(Collected data)

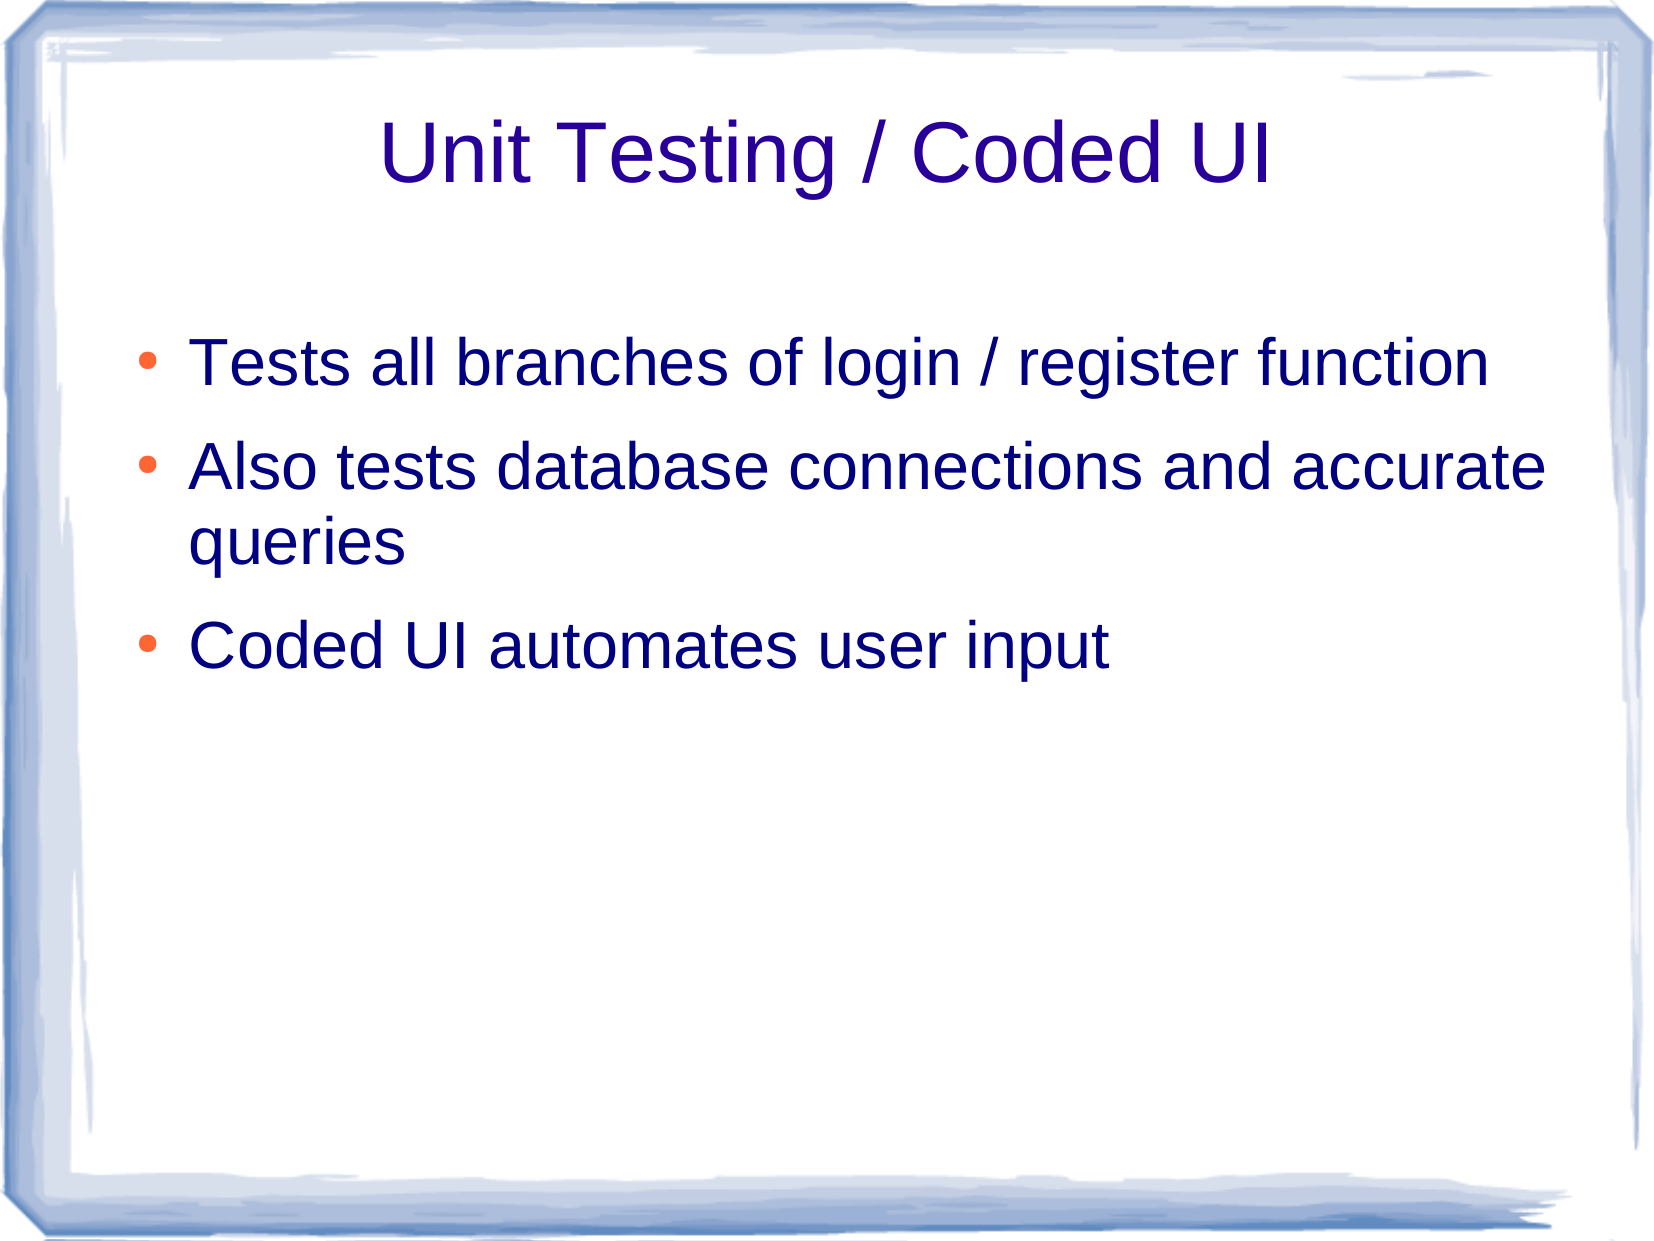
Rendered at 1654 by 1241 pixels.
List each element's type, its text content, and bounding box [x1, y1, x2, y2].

title Unit Testing / Coded UI [82, 49, 1571, 257]
list Tests all branches of login / register function Also tests database connections and accurate queries Coded UI automates user input [118, 324, 1571, 1004]
picture [0, 0, 1654, 1241]
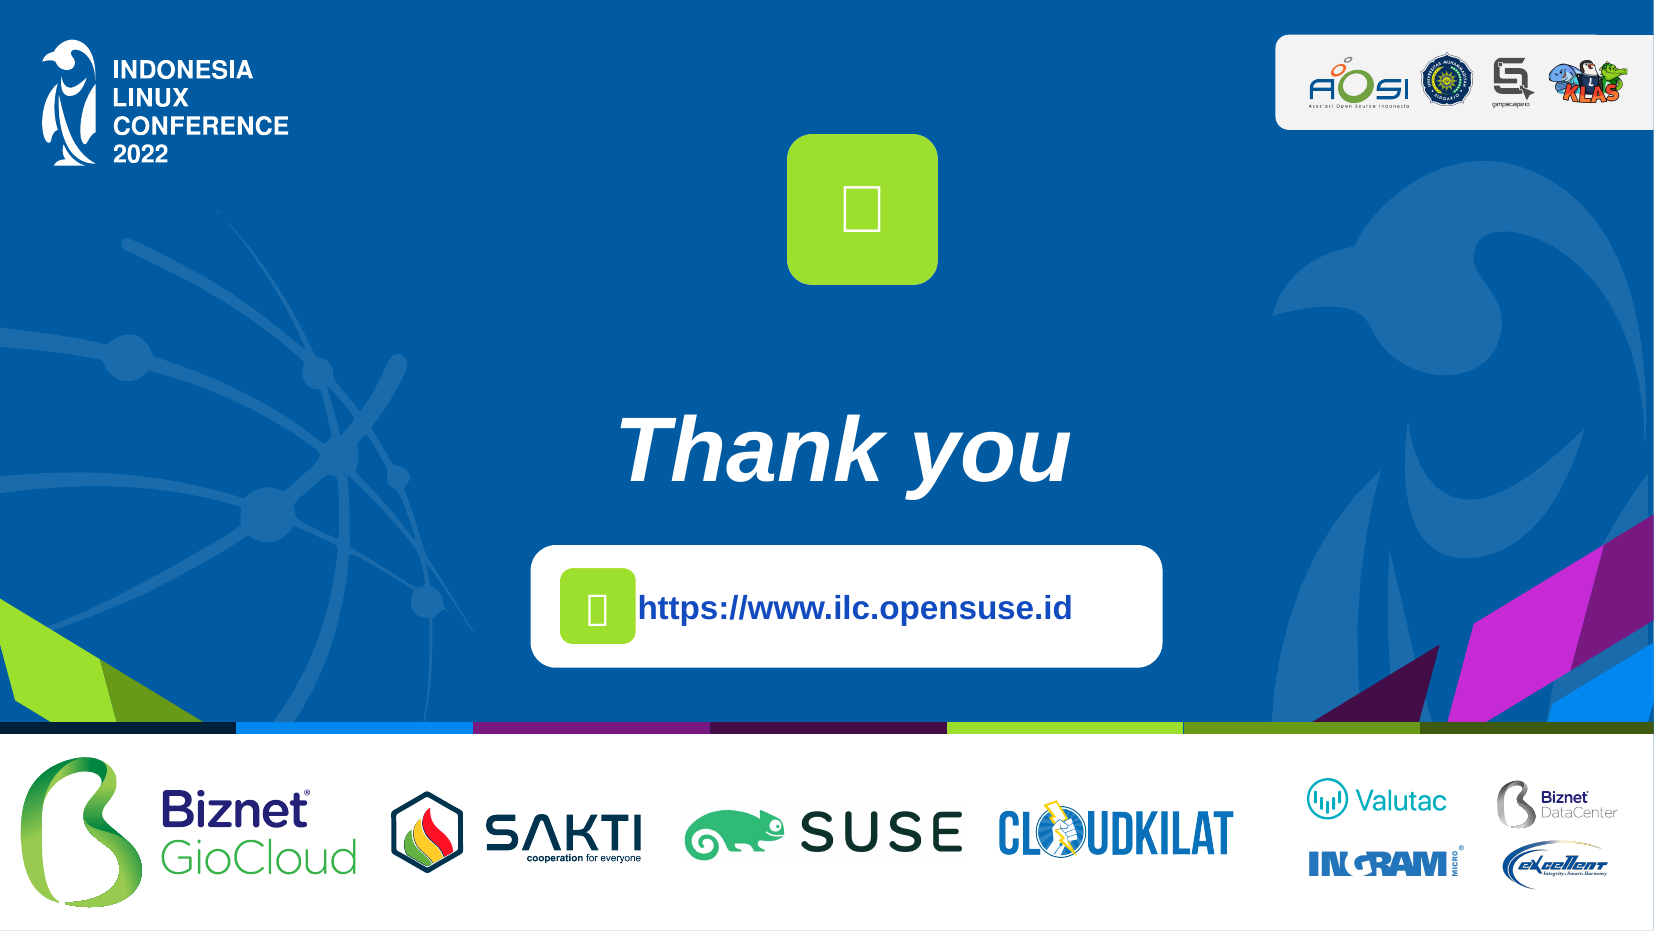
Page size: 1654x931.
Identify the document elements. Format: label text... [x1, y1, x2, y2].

text_box  [787, 134, 938, 285]
picture [682, 799, 965, 865]
picture [1309, 845, 1465, 877]
picture [601, 855, 616, 859]
text_box Thank you [187, 323, 1501, 512]
text_box [530, 545, 1154, 668]
picture [1496, 840, 1619, 890]
text_box https://www.ilc.opensuse.id [637, 550, 1163, 662]
text_box  [560, 568, 636, 644]
picture [626, 855, 634, 862]
picture [1548, 60, 1628, 103]
picture [1420, 52, 1474, 106]
picture [999, 800, 1234, 858]
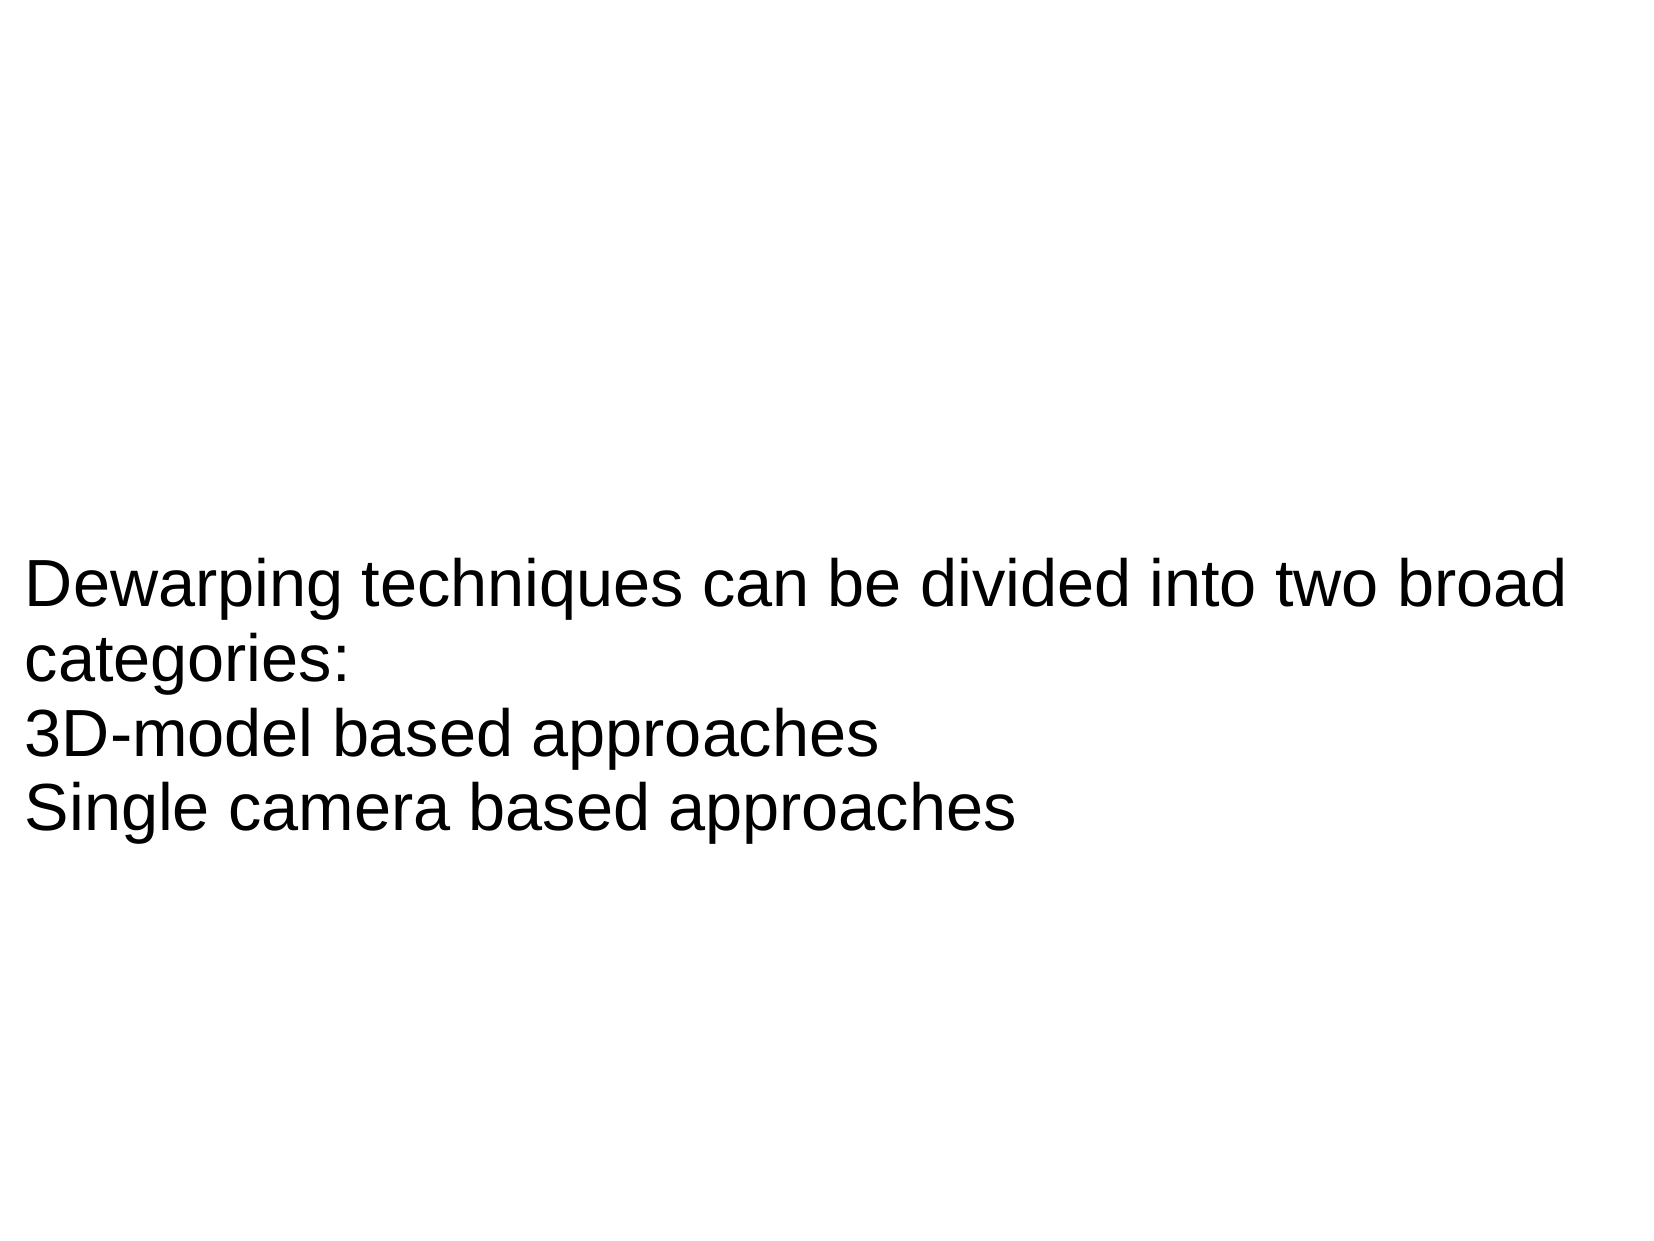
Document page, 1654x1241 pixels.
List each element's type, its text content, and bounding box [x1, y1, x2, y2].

subtitle Dewarping techniques can be divided into two broad categories: 3D-model based approaches Single camera based approaches [25, 233, 1654, 1158]
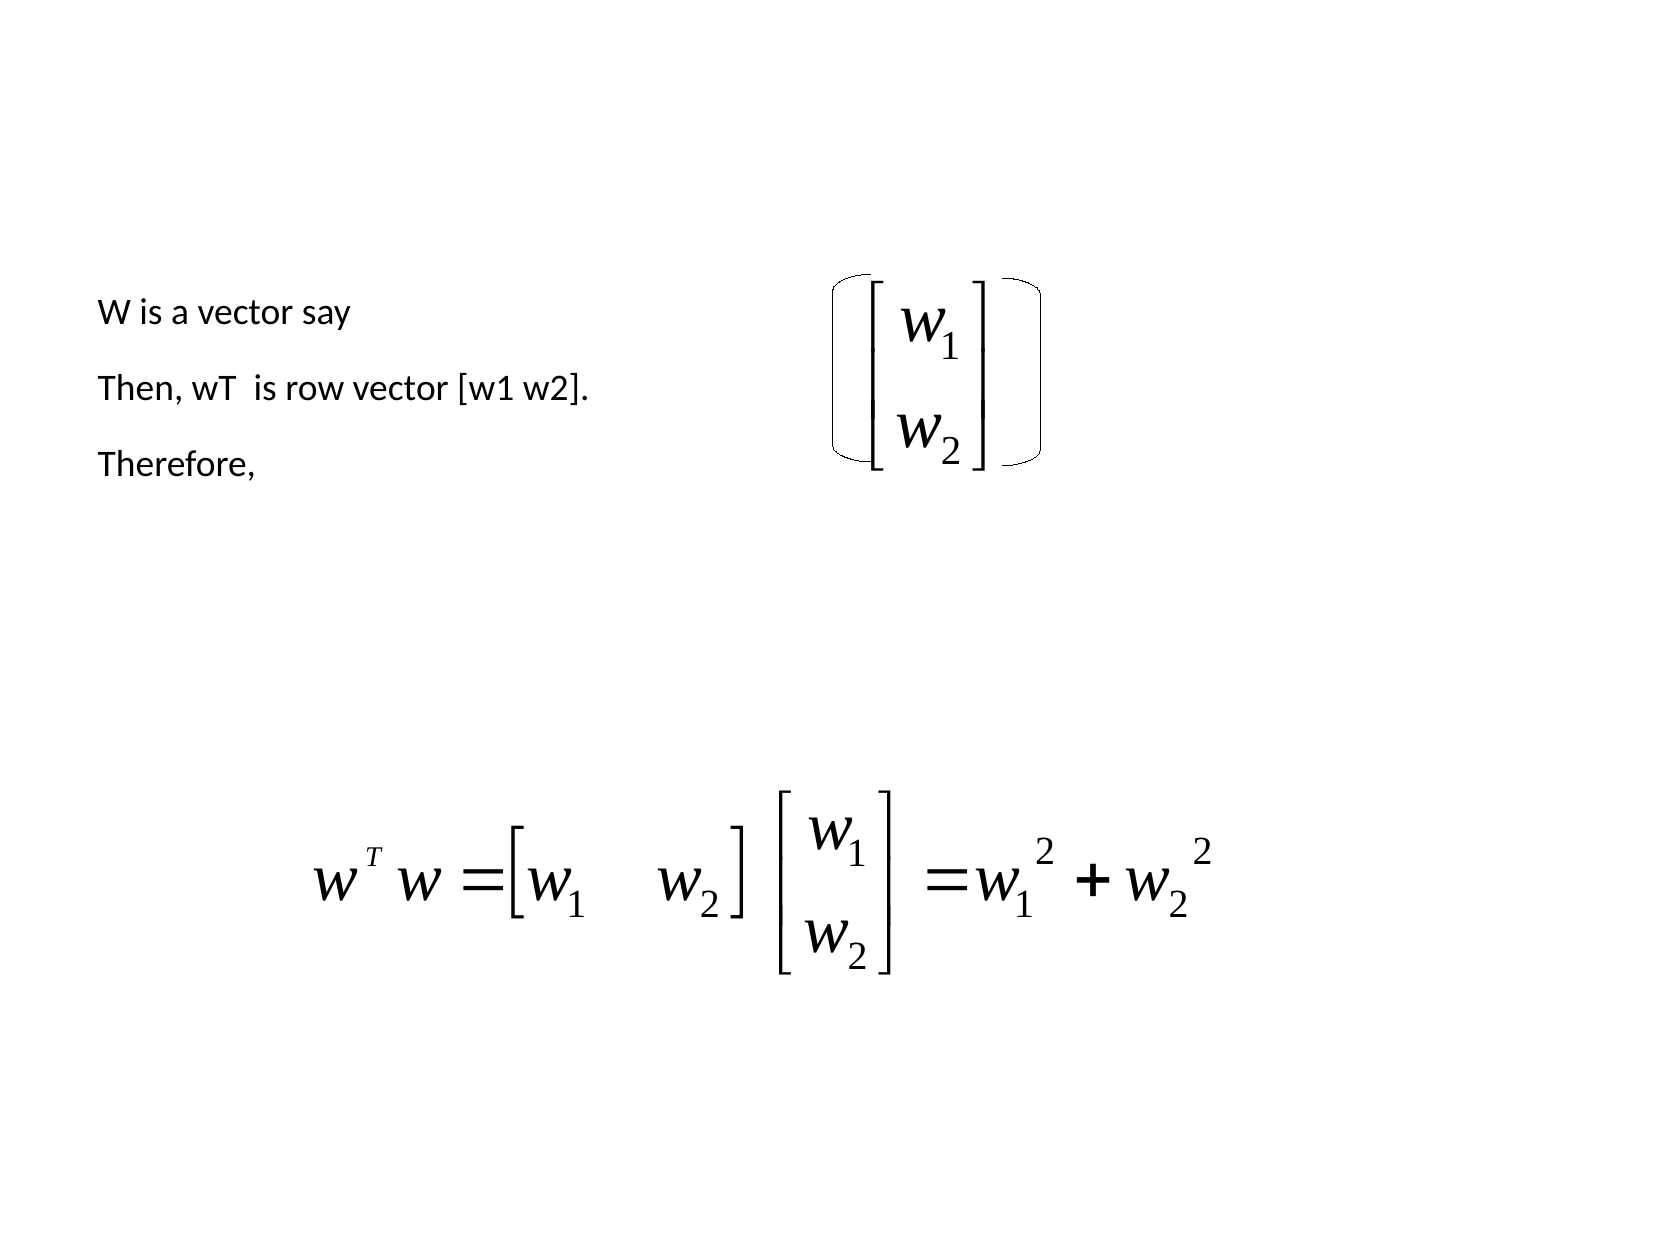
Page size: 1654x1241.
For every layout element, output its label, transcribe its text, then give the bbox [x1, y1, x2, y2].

EXERCISE DIRECTIONS: Show each line from the rows above that contains the word "size".

SOLUTION FOR THIS PROBLEM:
Page size: 1654x931.
Page size: 1654x1241.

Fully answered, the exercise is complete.